Las asociaciones de vecinos de Coronación, por su parte, no se oponen de entrada a la ubicación en Molinuevo del nuevo centro para inmigrantes. «Nosotros no rechazamos ningún tipo de centro asistencial para menores», aseguró ayer el portavoz de Errota, Javier López de Robles. Sin embargo, a renglón seguido señaló que la zona tiene «también otras carencias» y exigió «más servicios sociales» que ayuden a «evitar guetos» y a la inserción social.
«Como a las vacas»
Desde Bizilagun, su presidenta, Esther Fernández, posponía una opinión hasta que haya un debate en la junta. Con todo, admitió que el proyecto «puede levantar reticencias» entre vecinos, pues hay «algunos muy críticos por cómo se está abordando toda la problemática de la inmigración».

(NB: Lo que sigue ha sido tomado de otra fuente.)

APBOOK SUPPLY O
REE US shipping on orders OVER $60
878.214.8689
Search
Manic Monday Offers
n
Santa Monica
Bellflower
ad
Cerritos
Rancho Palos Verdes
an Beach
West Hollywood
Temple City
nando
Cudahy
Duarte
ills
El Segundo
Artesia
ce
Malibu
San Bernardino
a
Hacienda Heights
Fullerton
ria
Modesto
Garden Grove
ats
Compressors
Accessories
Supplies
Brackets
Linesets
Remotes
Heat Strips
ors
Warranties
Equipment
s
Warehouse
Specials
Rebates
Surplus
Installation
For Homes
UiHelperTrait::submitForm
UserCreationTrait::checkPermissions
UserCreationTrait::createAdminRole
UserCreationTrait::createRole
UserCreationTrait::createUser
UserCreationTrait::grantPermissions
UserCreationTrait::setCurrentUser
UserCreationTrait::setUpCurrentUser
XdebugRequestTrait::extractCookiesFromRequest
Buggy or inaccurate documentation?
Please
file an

Sos Racismo, por otro lado, criticó la realización de pruebas óseas a los adolescentes extranjeros acogidos en el centro de menores de la Cruz Roja para determinar su edad. Una medida que «no» tiene validez legal, según indicó el portavoz, Fede García. «Si hay dudas, lo que se debe hacer es contactar con el consulado; pero no me traten a las personas como a una vaca a la que se le miden los cuernos para saber cuántos años tienen».